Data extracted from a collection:
-*-*-
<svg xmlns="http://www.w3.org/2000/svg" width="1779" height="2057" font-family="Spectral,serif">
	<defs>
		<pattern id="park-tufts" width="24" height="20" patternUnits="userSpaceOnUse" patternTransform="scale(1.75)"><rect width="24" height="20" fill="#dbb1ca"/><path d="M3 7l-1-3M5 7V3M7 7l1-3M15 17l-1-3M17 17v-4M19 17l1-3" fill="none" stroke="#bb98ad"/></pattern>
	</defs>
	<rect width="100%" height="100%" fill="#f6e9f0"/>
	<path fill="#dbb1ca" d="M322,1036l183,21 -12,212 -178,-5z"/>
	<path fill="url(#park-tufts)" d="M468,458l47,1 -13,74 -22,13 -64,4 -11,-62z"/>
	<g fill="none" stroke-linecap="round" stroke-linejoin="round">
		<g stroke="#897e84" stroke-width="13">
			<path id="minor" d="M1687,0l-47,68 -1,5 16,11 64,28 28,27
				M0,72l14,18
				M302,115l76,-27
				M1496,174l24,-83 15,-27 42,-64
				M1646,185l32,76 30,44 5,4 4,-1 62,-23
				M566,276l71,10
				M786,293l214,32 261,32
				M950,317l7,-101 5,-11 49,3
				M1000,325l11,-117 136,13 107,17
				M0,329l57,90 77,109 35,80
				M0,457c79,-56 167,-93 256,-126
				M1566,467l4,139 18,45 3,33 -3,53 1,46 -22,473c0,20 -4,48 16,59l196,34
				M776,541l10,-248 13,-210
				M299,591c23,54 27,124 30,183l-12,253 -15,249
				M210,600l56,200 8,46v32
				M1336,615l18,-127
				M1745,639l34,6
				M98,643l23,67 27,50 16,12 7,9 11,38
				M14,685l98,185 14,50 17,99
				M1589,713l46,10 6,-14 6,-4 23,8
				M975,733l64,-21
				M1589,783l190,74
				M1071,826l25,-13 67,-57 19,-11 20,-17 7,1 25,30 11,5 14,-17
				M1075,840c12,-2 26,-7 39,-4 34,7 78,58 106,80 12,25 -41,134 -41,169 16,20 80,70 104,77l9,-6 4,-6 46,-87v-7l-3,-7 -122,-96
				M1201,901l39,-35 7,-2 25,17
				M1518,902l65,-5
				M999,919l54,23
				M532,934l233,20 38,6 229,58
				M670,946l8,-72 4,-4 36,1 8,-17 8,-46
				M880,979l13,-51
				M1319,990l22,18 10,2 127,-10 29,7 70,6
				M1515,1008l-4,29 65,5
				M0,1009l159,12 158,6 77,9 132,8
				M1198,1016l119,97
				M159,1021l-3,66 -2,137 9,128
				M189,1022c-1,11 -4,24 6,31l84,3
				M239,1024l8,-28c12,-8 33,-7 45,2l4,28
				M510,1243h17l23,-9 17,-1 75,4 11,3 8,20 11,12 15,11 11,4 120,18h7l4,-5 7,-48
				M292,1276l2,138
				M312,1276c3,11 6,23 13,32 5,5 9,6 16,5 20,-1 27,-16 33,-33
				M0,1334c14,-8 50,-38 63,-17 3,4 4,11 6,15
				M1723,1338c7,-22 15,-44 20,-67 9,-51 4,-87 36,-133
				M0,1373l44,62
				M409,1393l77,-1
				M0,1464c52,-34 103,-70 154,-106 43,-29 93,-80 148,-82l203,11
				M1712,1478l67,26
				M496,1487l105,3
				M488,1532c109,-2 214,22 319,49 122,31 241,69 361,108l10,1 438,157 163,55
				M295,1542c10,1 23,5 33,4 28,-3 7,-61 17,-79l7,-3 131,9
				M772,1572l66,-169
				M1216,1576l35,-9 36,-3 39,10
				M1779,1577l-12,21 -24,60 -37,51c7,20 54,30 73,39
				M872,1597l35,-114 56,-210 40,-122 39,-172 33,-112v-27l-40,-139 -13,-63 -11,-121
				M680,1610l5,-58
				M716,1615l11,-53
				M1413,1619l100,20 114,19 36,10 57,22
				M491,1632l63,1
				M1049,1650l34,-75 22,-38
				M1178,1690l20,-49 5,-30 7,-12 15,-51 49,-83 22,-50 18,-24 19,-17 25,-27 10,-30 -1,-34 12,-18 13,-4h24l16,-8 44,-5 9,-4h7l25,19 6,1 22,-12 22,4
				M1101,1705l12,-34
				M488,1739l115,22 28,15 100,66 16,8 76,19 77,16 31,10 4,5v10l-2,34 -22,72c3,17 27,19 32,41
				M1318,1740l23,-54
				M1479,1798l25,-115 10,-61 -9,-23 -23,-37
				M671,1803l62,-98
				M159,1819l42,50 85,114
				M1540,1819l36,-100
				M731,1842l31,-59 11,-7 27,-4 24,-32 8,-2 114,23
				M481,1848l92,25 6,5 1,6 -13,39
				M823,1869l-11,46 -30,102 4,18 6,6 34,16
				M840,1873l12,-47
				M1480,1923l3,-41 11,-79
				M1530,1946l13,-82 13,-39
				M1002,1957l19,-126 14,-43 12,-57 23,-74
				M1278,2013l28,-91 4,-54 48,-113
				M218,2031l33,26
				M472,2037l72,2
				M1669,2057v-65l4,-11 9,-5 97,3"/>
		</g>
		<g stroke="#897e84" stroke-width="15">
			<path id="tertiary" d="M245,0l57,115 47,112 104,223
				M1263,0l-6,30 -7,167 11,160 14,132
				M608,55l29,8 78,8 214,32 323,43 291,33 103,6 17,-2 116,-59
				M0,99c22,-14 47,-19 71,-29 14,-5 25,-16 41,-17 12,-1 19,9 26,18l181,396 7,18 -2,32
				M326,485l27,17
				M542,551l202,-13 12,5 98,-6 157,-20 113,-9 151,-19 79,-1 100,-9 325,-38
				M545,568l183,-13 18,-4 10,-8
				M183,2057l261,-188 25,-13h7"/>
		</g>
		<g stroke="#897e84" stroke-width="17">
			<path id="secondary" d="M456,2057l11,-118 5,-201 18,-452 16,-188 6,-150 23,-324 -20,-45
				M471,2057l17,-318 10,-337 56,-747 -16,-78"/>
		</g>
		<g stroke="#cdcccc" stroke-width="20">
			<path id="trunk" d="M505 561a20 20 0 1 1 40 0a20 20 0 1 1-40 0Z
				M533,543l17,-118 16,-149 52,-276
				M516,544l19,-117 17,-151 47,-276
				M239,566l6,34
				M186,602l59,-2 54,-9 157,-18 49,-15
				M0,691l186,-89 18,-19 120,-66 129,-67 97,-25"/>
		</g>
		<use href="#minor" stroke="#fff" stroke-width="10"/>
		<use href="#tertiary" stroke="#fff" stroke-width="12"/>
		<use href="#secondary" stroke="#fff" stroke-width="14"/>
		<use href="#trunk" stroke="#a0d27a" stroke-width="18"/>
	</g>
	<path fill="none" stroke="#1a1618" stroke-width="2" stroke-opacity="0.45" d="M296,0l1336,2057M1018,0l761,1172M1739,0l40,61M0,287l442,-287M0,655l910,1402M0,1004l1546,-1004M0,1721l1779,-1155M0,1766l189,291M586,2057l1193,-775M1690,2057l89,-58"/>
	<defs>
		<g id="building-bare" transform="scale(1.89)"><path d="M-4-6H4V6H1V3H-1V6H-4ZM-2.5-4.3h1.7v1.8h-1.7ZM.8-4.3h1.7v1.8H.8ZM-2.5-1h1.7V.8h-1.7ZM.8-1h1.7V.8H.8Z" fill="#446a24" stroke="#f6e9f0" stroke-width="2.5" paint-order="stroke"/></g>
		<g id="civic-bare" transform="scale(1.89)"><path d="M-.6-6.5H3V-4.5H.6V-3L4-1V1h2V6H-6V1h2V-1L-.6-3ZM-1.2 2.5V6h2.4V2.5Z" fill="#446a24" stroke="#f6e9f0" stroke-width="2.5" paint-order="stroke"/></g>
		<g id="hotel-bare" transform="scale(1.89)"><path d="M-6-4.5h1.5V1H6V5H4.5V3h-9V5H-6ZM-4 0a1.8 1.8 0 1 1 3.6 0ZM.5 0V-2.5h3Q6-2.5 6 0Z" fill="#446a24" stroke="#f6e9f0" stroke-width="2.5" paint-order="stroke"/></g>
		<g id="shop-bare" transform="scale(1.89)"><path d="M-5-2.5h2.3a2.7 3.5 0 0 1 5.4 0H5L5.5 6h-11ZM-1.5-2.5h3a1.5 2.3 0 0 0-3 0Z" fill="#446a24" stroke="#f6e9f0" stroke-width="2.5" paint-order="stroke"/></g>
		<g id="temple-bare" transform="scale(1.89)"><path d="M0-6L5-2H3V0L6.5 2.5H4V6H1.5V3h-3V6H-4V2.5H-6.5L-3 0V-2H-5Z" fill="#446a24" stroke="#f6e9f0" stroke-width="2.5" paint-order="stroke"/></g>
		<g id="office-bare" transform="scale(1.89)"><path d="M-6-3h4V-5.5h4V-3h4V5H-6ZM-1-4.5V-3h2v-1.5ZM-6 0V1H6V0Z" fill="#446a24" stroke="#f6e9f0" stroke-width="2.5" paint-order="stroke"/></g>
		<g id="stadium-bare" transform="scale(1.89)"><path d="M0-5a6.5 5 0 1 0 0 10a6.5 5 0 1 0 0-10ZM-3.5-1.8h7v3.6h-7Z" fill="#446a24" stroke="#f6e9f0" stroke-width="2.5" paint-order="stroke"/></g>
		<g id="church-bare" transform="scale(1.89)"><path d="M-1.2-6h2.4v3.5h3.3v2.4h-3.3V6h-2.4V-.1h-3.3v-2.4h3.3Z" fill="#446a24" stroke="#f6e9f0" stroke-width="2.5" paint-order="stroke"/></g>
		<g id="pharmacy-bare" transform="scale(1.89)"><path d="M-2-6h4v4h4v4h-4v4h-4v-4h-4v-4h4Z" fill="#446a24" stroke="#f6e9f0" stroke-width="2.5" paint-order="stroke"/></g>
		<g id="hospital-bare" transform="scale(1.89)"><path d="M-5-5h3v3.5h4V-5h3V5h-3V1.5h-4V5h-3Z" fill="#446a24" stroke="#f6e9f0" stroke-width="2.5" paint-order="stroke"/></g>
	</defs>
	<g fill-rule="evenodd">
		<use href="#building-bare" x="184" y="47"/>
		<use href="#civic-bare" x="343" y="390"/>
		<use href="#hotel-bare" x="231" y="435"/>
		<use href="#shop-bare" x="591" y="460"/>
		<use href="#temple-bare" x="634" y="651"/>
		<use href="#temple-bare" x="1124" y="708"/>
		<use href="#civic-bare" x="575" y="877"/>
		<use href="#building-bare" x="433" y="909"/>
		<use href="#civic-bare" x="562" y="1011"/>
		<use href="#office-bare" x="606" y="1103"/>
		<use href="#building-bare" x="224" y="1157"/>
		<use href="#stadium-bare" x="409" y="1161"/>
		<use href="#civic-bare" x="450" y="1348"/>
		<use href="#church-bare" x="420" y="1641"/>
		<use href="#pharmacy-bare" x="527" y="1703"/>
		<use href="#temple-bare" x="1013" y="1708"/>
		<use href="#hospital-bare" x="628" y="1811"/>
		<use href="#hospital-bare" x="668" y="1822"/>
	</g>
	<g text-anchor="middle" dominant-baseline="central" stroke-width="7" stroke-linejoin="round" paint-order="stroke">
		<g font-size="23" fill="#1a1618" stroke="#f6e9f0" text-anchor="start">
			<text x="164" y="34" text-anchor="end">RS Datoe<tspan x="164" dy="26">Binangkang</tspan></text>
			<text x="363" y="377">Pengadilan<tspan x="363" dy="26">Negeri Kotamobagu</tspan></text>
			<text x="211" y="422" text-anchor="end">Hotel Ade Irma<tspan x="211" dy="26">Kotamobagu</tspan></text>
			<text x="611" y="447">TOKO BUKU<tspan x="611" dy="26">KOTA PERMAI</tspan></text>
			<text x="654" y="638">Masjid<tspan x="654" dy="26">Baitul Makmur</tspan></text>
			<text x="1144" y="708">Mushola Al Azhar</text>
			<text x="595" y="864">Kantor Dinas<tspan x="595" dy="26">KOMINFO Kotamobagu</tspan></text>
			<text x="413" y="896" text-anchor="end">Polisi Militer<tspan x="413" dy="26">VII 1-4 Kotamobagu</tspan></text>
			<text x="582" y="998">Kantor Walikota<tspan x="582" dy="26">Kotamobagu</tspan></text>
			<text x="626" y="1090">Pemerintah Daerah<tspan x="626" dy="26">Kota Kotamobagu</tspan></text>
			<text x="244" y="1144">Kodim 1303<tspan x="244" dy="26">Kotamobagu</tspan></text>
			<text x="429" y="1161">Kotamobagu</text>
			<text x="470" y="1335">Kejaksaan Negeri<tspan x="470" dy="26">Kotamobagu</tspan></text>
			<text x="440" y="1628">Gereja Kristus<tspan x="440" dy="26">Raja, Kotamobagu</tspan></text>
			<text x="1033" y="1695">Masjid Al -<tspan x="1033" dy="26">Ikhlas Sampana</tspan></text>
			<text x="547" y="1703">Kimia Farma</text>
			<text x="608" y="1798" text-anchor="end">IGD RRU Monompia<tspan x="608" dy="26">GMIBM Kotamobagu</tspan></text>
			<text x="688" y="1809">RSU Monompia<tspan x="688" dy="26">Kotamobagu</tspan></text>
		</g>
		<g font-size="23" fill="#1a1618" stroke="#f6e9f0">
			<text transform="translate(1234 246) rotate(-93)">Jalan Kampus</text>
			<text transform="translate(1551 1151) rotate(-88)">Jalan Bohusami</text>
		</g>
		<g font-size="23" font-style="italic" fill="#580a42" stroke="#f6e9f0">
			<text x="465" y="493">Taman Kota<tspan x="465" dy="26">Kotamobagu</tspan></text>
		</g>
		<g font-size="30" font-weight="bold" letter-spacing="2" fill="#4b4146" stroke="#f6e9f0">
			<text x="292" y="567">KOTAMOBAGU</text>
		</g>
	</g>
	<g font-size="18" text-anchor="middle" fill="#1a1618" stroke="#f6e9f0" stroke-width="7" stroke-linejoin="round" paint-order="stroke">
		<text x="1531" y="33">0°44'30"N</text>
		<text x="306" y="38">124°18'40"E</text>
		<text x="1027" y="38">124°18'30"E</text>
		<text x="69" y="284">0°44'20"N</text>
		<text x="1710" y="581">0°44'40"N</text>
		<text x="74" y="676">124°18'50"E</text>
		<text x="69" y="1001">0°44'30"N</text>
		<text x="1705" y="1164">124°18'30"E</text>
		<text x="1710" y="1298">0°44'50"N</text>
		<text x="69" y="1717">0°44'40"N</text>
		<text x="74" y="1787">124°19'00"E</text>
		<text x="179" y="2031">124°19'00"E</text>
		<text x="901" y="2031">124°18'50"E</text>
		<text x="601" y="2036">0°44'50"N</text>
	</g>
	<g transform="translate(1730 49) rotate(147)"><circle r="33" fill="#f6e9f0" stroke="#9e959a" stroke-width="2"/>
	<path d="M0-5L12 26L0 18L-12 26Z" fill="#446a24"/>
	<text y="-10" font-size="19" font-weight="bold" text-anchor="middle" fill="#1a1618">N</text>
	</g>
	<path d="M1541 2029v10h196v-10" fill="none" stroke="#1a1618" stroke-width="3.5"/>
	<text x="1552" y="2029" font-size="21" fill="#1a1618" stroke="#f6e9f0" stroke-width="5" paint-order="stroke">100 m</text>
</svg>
-*-*-
→ **TASK REQUIREMENTS**:
Repeat the entries above verbatim, but only from the line that has "M950,317l7,-101 5,-11 49,3" down to the line that has "M1101,1705l12,-34", inclusive.

→ **SOLUTION TO THIS TASK**:
				M950,317l7,-101 5,-11 49,3
				M1000,325l11,-117 136,13 107,17
				M0,329l57,90 77,109 35,80
				M0,457c79,-56 167,-93 256,-126
				M1566,467l4,139 18,45 3,33 -3,53 1,46 -22,473c0,20 -4,48 16,59l196,34
				M776,541l10,-248 13,-210
				M299,591c23,54 27,124 30,183l-12,253 -15,249
				M210,600l56,200 8,46v32
				M1336,615l18,-127
				M1745,639l34,6
				M98,643l23,67 27,50 16,12 7,9 11,38
				M14,685l98,185 14,50 17,99
				M1589,713l46,10 6,-14 6,-4 23,8
				M975,733l64,-21
				M1589,783l190,74
				M1071,826l25,-13 67,-57 19,-11 20,-17 7,1 25,30 11,5 14,-17
				M1075,840c12,-2 26,-7 39,-4 34,7 78,58 106,80 12,25 -41,134 -41,169 16,20 80,70 104,77l9,-6 4,-6 46,-87v-7l-3,-7 -122,-96
				M1201,901l39,-35 7,-2 25,17
				M1518,902l65,-5
				M999,919l54,23
				M532,934l233,20 38,6 229,58
				M670,946l8,-72 4,-4 36,1 8,-17 8,-46
				M880,979l13,-51
				M1319,990l22,18 10,2 127,-10 29,7 70,6
				M1515,1008l-4,29 65,5
				M0,1009l159,12 158,6 77,9 132,8
				M1198,1016l119,97
				M159,1021l-3,66 -2,137 9,128
				M189,1022c-1,11 -4,24 6,31l84,3
				M239,1024l8,-28c12,-8 33,-7 45,2l4,28
				M510,1243h17l23,-9 17,-1 75,4 11,3 8,20 11,12 15,11 11,4 120,18h7l4,-5 7,-48
				M292,1276l2,138
				M312,1276c3,11 6,23 13,32 5,5 9,6 16,5 20,-1 27,-16 33,-33
				M0,1334c14,-8 50,-38 63,-17 3,4 4,11 6,15
				M1723,1338c7,-22 15,-44 20,-67 9,-51 4,-87 36,-133
				M0,1373l44,62
				M409,1393l77,-1
				M0,1464c52,-34 103,-70 154,-106 43,-29 93,-80 148,-82l203,11
				M1712,1478l67,26
				M496,1487l105,3
				M488,1532c109,-2 214,22 319,49 122,31 241,69 361,108l10,1 438,157 163,55
				M295,1542c10,1 23,5 33,4 28,-3 7,-61 17,-79l7,-3 131,9
				M772,1572l66,-169
				M1216,1576l35,-9 36,-3 39,10
				M1779,1577l-12,21 -24,60 -37,51c7,20 54,30 73,39
				M872,1597l35,-114 56,-210 40,-122 39,-172 33,-112v-27l-40,-139 -13,-63 -11,-121
				M680,1610l5,-58
				M716,1615l11,-53
				M1413,1619l100,20 114,19 36,10 57,22
				M491,1632l63,1
				M1049,1650l34,-75 22,-38
				M1178,1690l20,-49 5,-30 7,-12 15,-51 49,-83 22,-50 18,-24 19,-17 25,-27 10,-30 -1,-34 12,-18 13,-4h24l16,-8 44,-5 9,-4h7l25,19 6,1 22,-12 22,4
				M1101,1705l12,-34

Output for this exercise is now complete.